2014-06-24 14:02:00

"Raccontami 2014": a Roma oltre tremila senza tetto


Vivere in strada, senza il riparo di un tetto e il calore di una famiglia: sono oltre 3.000 i senza fissa dimora a Roma. Non si tratta solo di stranieri in cerca di una prima occupazione, ma anche di moltissimi italiani, talvolta anche laureati. La Fondazione Rodolfo Debenedetti, assieme all’Università Bocconi, al Comune di Roma, alla Cisom e a "Binario 95" ha reso noti i risultati di “Raccontami 2014”, il censimento dei senza fissa dimora nella Capitale. Gianmichele Laino ha intervistato Alessandro Radicchi, direttore dell’Osservatorio nazionale disagio e solidarietà:

R. – Sui numeri, bisogna fare una considerazione, perché se rapportassimo il censimento fatto dall’Istat un paio di anno fa con la Fiospd (la Federazione italiana degli organismi per le persone senza dimora), che ne contava a Roma 10 mila, se effettivamente oggi fossero diventati tremila avremmo fatto grandi passi avanti perché avremmo sistemato settemila persone. Invece, la cosa importante da dire riguardo a questo censimento è che esso è complementare ad altri che sono stati fatti. In particolare, il censimento afferma di aver contato le persone che stavano effettivamente in strada, diversamente da quello che aveva fatto l’Istat, che aveva contato principalmente quelle che usufruivano dei servizi. Da questo, si evidenzia uno zoccolo duro di circa duemila persone che comunque stanno in strada: sono roofless, quindi dormono in strada, senza un tetto. La cosa importante che c’è da aggiungere, anche, al censimento “Raccontami 2014” – importantissimo perché una pietra miliare sul conteggio in strada su Roma  – è, per esempio, che per quanto riguarda i centri di accoglienza non è stato considerato il Centro di accoglienza per le persone immigrate o titolari o richiedenti protezione umanitaria.

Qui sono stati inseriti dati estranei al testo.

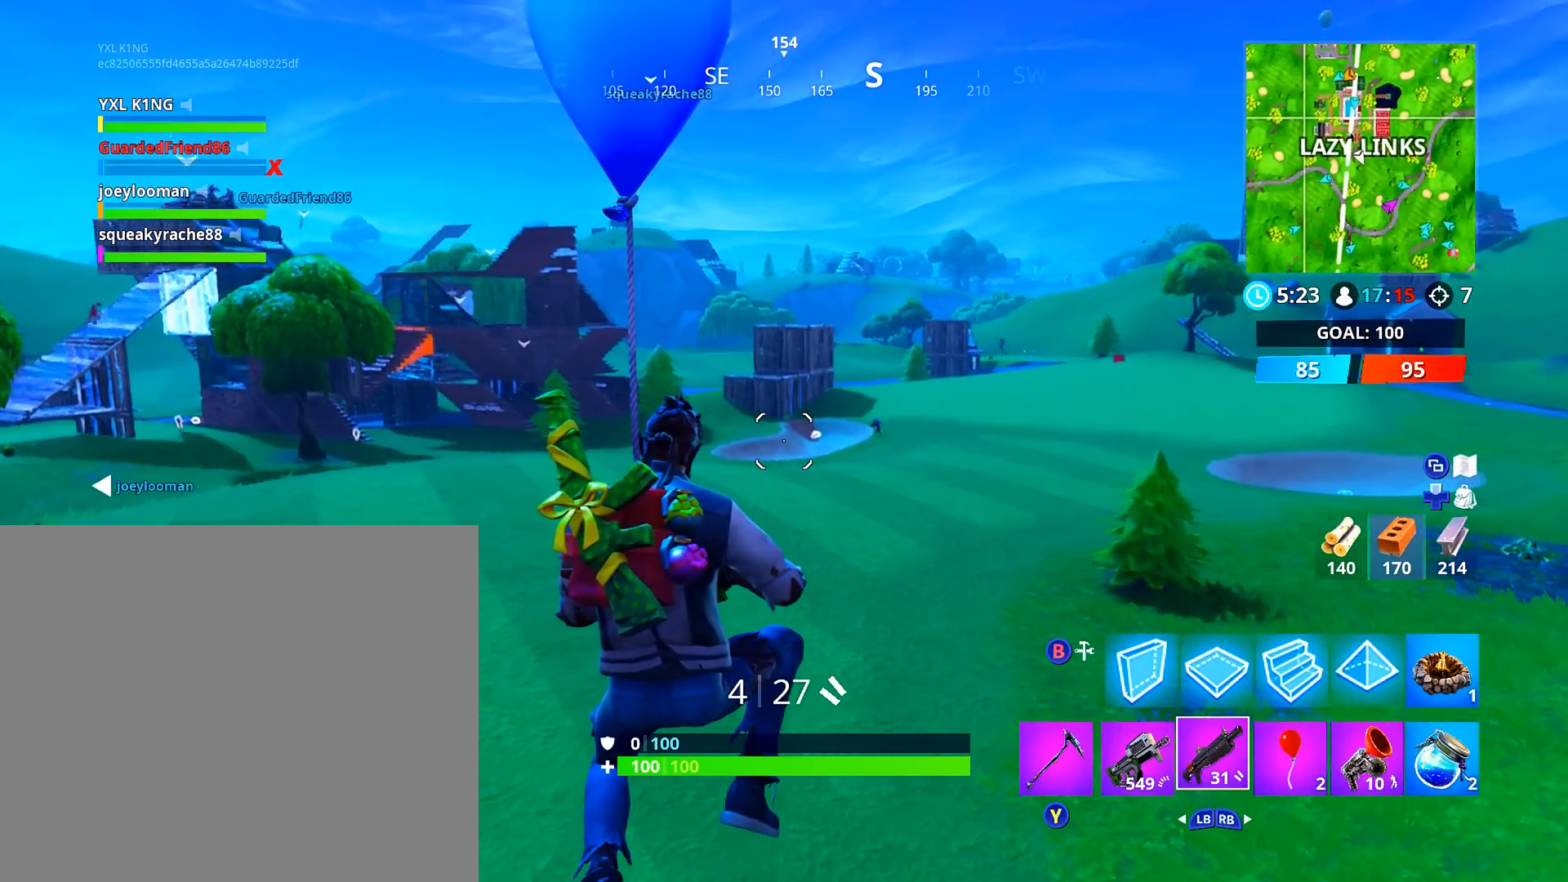
{"buttons": [], "left_stick": "up", "right_stick": "center", "events": []}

D. – Quali sono le azioni concrete che si possono mettere in pratica per offrire un aiuto a chi non ha un tetto?

R. – Come diceva giustamente ieri Daniele Lucaroni, redattore di “Shaker”, persona senza dimora che ha vissuto un recupero proprio dalla strada, dalla stazione: “Bene, ringraziamo tutti, tutto è importantissimo, ma ricordatevi che noi la casa ancora non ce l’abbiamo”. Significa che se noi poi non prendiamo queste rilevazioni come punto di partenza per andare effettivamente a incidere su una necessità abitativa, su nuove prospettive di housing sociale, con case-appartamento, andando finalmente a occupare quegli immobili, che sono tantissimi, che sono non utilizzati ... Ora, Roma ha tanti spazi che non usa, però noi non ci attiviamo, per questo. Le istituzioni devono partire da politiche di questo tipo.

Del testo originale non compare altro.